William Higinbotham, a physicist, developed what is considered to be the first video game in October 1958. Similar to the iconic 1970s arcade game Pong, it was a really simple tennis game, and it was quite a sensation at the open house of the Brookhaven National Laboratory.
Higinbotham was born in Bridgeport, CT, on October 25, 1910, and grew up in Caledonia, NY. In 1932, he graduated from Williams College and then went to graduate school at Cornell University in physics. He worked as an electronic technician at Cornell as a graduate student. He joined the MIT Radiation Lab in 1941, where he worked on displays for cathode ray tubes for radar systems. In 1943 he traveled to Los Alamos to focus on circuitry for a timing device for the atomic bomb. In 1948, he joined the instrumentation department at Brookhaven National Laboratory. He served from 1951 to 1968 as head of that party. During that time, Brookhaven held annual tourist days in October, during which thousands of visitors came to view the laboratory. Higinbotham was in charge of building an exhibit to showcase the efforts of the instrumentation section.
Any of the exhibits were pretty boring. By producing an engaging demonstration, Higinbotham felt he might help catch visitor’s curiosity. In an interview with the journal, he later recalled that he felt it “were a way for people to play a game that would transmit a message that our scientific efforts are relevant to society. “A tiny analogue device, displayed different curves at the oscilloscope, including the bouncing ball direction was mounted on the instrumentation group. The idea of a tennis game was developed just in a couple of hours by Higinbotham and the simple pieces were put up just a few days. Having specialized with radar displays and many other electronic instruments, it was not difficult for Higinbotham to develop the basic game monitor.
Higinbotham produced some illustrations and drafted blueprints. Robert Dvorak, the Technician, had been developing the system for about two weeks. The first video game is set for its debut after a little debugging. The game Tennis for Two was titled. Players could transform a ball angle knock and hit the ball towards the other player by pressing a button. Whereas the players will not lose their shot until they pressed the button at their court, so if they struck it at the incorrect time or hit the ball at the wrong angle, it would not be necessary for the ball to do so over the net. Balls hit the ground like a tennis ball would be bouncing. When the ball went down, players pressed a reset button to launch the next round.
Tennis for Two didn’t use any fancy graphics of today’s computer games. The projection of the cathode ray tube clearly displayed a side view of the tennis court, with just 2 sides, one of the floor and one of the web. The ball was just a point that sprung up everywhere. Plays still had to retain their own ranking.

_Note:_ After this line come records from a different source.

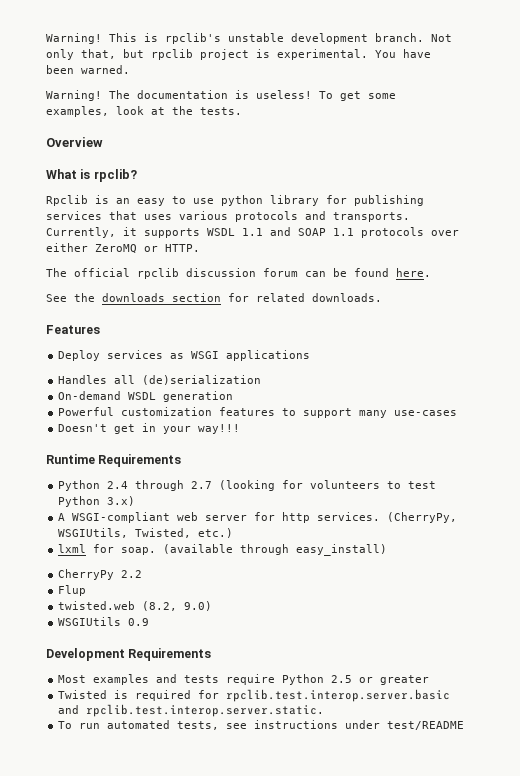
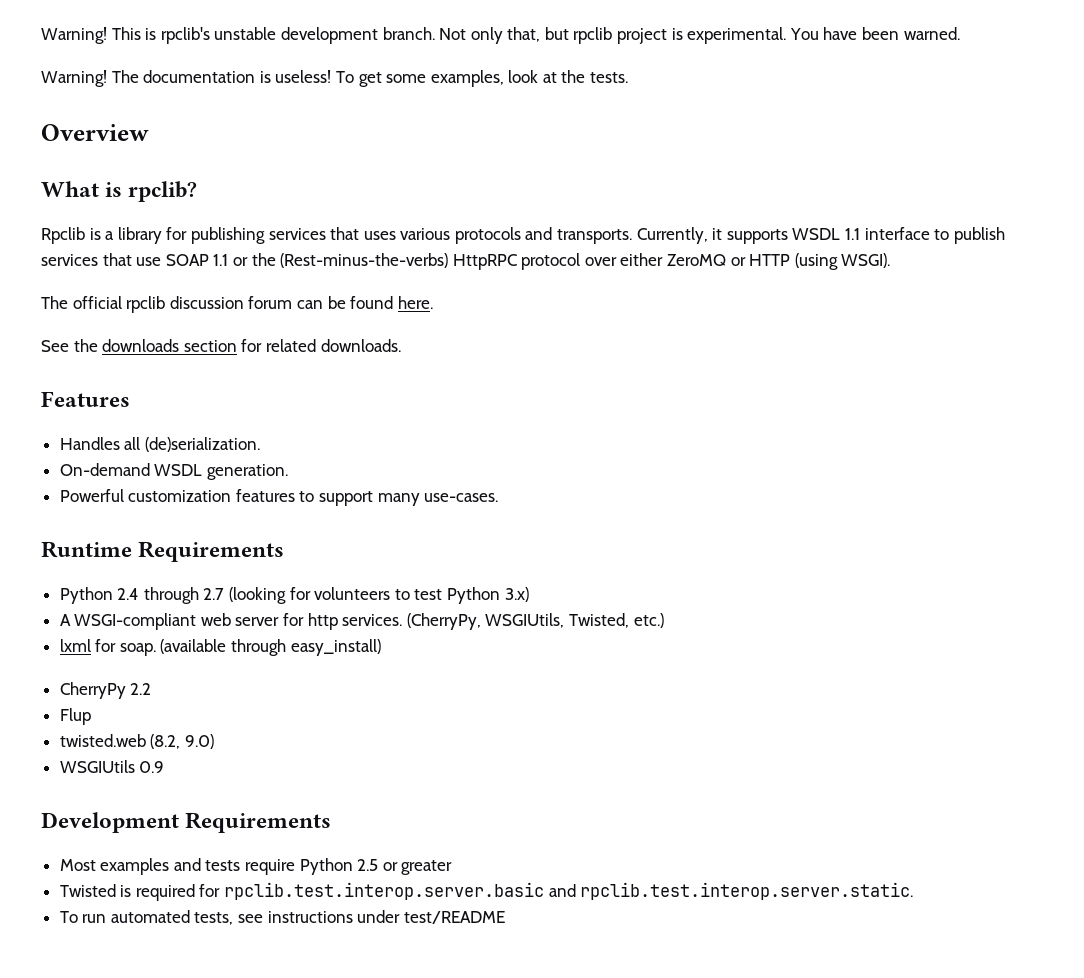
[116,195,263,206] an easy to use python -> [105,231,115,240] a
[270,227,424,238] and SOAP 1.1 protocols -> [864,227,1005,244] [41,253,581,270] interface to publish services that use SOAP 1.1 or the (Rest-minus-the-verbs) HttpRPC protocol
[165,244,200,252] HTTP. -> [749,253,891,270] HTTP (using WSGI).
[58,350,311,361] // Deploy services as WSGI applications -> (130, 399) none
[142,375,262,385] (de)serialization -> [144,437,260,452] (de)serialization.
[163,391,234,402] generation -> [206,464,288,480] generation.
[394,410,458,416] [58,423,241,434] use-cases // Doesn't get in your way!!! -> [424,493,499,502] use-cases.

The electronics of the game was very simple, often using resistors, condensers and relays, but it used fast-moving transistors when the ball played. The first version, used in visitor days in 1958, had a small screen oscilloscope, only 5 inches in diameter.
It attracted tourists. It soon became the most famous exhibit, with a number of customers finding an opportunity to play.
Higinbotham expanded it next year with a bigger projector. The game could now simulate greater or weaker severity so that tourists could play tennis on the moon, Earth or Jupiter. He also introduced another feature.
Two years back, Tennis for Two was retired. For other reasons the oscilloscope and device have been taken, and Higinbotham has planned a modern visitor’s day display displaying cosmic rays from a funnelling chamber.
Higinbotham did not believe his game of tennis was really groundbreaking as he had already published 20 inventions. Though he saw visitors to Brookhaven like the game, he did not know how popular video games would become afterwards. But if he had the foresight, the federal government would have owned the copyright, but he wouldn’t have made money off the game because he worked at a government laboratory. “I never find it very interesting to do it. I thought the long queues of people weren’t because they were interested in the game but because other things did not interest them much.”
For some years, Tennis for Two has been ignored. In 1964 the first computer game patent was given to Sanders Associates. Starting in the early 1970s, Magnavox had acquired the patent and developed video game systems. Companions wishing to disrupt the copyright in Magnavox uncovered Higinbotham’s earlier video game and he was called to testify. Only after an essay in Creative Computing magazine in 1982 was Higinbotham recognised as the inventor of a video game.
Most of his career Higinbotham’s primary focus was not computer games but the regulation of nuclear weapons. He helped found the United States Scientists Federation and served as its first President and Executive Secretary. Higinbotham died in November 1994, best regarded for his video game than his non-proliferation work.